The priests say deny any responsibility and do offer him comfort or absolution (27:4b). Matthew’s focus is not on Judas’s remorse but on how his remorse contrasts with the Jewish authorities (Wilson, Matthew 13-28, 387). They do not express any regret they have caused the death of an innocent man, Jesus. Nor are they bothered by the fact they are going to cause the suicide of Judas.
Judas, in despair, hangs himself (Matthew 27:5b). By hanging himself, Judas is enacting a curse on himself. Deuteronomy 27:25 says, “Cursed be anyone who takes a bribe to shed innocent blood.” Deuteronomy 21:23, “A hanged man is cursed by God.” In the Dead Sea Scrolls, a traitor was executed by hanging (11Q19, LXIV, 7-9).
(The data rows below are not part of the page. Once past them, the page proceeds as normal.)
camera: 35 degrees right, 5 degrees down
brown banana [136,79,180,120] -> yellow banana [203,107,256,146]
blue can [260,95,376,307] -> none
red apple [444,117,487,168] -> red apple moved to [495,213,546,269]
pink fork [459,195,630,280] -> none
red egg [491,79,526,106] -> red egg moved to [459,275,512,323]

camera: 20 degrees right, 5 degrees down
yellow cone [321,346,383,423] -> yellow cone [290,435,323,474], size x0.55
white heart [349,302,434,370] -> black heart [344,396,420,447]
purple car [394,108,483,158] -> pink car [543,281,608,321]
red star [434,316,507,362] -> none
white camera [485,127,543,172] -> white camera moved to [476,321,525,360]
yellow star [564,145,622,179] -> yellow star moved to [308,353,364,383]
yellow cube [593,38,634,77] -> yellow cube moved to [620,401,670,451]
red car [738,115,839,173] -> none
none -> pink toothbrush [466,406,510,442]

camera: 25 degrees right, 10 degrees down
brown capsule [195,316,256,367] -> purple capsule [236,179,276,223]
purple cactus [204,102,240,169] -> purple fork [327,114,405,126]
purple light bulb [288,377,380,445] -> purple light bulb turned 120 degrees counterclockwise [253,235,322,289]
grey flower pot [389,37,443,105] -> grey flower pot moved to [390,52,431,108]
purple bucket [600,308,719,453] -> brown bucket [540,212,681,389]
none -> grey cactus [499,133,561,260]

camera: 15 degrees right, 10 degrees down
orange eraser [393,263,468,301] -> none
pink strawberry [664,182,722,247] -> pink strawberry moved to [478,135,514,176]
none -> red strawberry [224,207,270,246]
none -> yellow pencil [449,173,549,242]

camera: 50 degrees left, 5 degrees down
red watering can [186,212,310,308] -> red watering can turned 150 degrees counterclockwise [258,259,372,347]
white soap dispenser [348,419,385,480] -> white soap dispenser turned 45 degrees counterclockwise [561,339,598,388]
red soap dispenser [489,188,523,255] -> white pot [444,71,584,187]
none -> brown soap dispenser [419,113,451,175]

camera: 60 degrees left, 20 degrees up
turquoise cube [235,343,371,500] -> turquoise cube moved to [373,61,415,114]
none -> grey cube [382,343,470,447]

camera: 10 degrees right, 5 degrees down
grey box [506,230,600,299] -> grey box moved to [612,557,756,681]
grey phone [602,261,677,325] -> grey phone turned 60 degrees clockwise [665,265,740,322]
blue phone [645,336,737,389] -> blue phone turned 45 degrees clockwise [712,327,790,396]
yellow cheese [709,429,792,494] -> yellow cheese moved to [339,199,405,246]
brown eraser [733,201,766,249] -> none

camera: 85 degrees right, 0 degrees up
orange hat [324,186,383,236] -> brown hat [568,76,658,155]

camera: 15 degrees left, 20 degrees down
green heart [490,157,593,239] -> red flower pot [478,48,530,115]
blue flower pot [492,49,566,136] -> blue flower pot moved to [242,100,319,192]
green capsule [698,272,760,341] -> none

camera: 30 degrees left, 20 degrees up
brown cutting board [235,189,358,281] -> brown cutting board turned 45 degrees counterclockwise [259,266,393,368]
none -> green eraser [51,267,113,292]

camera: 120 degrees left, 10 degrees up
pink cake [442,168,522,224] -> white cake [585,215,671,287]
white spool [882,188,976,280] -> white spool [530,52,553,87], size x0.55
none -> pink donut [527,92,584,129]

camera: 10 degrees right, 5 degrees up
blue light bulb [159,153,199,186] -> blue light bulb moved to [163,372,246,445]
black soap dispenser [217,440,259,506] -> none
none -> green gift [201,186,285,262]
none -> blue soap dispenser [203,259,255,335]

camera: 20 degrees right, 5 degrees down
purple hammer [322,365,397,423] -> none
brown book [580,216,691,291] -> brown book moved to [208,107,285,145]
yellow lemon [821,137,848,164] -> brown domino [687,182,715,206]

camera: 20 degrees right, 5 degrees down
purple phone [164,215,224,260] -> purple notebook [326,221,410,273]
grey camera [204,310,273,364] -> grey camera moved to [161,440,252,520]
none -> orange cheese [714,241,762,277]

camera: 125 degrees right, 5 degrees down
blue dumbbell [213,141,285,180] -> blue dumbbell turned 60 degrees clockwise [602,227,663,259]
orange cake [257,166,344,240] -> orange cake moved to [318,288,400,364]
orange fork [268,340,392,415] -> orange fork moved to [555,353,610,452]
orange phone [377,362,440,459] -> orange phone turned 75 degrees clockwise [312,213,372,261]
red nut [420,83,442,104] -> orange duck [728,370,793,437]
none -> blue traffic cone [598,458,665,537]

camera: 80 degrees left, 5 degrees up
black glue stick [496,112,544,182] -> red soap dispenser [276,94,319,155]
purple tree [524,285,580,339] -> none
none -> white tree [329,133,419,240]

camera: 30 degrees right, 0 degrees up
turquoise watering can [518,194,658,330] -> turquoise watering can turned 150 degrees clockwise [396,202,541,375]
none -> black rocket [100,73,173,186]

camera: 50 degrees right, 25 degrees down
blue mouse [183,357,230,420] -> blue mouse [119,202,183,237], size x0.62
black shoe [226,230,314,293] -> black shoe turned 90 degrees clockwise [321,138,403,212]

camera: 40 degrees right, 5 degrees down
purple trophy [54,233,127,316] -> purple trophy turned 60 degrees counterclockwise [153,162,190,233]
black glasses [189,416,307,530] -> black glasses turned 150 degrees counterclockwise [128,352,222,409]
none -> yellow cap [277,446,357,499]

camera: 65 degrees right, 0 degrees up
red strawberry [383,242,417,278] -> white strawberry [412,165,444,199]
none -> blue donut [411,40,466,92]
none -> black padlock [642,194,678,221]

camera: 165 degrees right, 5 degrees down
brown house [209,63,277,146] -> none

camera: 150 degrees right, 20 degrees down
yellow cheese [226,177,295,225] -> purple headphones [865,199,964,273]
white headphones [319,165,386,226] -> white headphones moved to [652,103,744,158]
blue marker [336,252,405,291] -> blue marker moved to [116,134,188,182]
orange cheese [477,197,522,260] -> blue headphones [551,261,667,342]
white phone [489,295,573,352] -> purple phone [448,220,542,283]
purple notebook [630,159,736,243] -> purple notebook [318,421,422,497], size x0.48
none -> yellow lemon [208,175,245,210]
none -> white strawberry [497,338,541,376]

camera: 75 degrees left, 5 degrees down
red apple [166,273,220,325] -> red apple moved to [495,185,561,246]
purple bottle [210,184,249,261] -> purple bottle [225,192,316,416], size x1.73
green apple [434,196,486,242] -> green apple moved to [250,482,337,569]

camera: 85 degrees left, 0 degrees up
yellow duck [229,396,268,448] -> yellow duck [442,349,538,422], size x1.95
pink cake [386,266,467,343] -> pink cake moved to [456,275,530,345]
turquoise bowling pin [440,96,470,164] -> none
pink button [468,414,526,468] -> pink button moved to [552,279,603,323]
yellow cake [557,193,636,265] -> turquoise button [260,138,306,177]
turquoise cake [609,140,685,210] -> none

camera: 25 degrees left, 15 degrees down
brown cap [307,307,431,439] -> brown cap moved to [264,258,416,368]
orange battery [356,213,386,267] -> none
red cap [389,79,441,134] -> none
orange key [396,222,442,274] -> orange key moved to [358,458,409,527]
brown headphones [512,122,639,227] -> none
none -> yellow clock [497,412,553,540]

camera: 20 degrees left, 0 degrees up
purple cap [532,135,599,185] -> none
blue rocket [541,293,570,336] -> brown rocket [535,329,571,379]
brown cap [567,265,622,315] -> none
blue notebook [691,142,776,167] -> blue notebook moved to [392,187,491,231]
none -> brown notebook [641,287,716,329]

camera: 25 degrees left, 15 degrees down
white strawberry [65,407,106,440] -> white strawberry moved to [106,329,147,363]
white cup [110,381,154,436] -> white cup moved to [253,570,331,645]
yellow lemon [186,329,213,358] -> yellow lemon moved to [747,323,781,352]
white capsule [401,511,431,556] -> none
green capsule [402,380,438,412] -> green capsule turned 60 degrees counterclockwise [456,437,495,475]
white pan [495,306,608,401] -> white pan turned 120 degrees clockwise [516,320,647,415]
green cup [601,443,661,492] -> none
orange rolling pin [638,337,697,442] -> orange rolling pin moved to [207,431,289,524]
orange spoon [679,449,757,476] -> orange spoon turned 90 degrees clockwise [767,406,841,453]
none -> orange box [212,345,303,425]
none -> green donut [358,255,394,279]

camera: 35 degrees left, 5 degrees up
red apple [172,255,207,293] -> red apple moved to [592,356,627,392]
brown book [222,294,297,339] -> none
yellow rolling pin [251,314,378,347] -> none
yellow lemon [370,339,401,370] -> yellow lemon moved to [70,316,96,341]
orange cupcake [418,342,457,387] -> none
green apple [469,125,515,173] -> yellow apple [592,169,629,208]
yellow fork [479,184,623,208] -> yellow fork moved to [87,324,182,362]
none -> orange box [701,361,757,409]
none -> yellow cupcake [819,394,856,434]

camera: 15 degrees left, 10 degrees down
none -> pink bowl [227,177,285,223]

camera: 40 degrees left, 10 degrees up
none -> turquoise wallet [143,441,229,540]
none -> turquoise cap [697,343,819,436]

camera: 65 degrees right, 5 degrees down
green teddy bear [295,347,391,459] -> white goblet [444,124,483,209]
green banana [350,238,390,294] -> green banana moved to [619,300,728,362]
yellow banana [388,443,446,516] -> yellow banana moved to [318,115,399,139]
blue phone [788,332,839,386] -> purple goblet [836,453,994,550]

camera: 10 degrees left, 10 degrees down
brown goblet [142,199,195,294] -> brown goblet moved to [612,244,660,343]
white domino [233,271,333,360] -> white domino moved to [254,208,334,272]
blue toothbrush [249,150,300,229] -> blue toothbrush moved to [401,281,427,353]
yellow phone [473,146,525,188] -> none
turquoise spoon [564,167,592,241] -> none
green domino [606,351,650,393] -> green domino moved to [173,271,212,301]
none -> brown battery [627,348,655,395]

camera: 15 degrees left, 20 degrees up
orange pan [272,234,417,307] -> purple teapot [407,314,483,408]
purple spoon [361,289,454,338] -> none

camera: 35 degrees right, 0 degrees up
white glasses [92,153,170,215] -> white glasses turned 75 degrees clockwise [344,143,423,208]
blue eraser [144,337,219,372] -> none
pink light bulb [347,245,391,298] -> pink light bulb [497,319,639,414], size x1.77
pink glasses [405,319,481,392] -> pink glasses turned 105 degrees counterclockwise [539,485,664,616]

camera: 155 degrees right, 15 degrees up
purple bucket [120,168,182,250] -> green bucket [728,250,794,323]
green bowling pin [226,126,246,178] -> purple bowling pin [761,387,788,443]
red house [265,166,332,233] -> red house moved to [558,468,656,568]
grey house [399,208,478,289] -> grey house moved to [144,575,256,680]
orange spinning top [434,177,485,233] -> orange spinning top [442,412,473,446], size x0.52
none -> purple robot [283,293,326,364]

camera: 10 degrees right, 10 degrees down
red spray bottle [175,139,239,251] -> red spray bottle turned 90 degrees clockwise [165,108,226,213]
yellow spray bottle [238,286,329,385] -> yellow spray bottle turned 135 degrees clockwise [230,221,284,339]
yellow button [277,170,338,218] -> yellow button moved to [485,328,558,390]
In Acts 1:18, Judas “and falling headlong he burst open in the middle and all his bowels gushed out.” The usual strategy is to harmonize the two stories. Judas hung himself from a tree hanging off a cliff, the rope breaking, and his actual death coming when he “fell headlong.”
So how did Judas die? Matthew and Luke seem to remember a slightly different story. Even though the details can be reconciled, it is important to understand that Matthew is interested in showing that Judas’s betrayal fulfills prophecy (27:9-10). Luke also shows Judas fulfilled prophecy, but the focus is on selecting a replacement disciple. This explains the emphasis in his version of the story.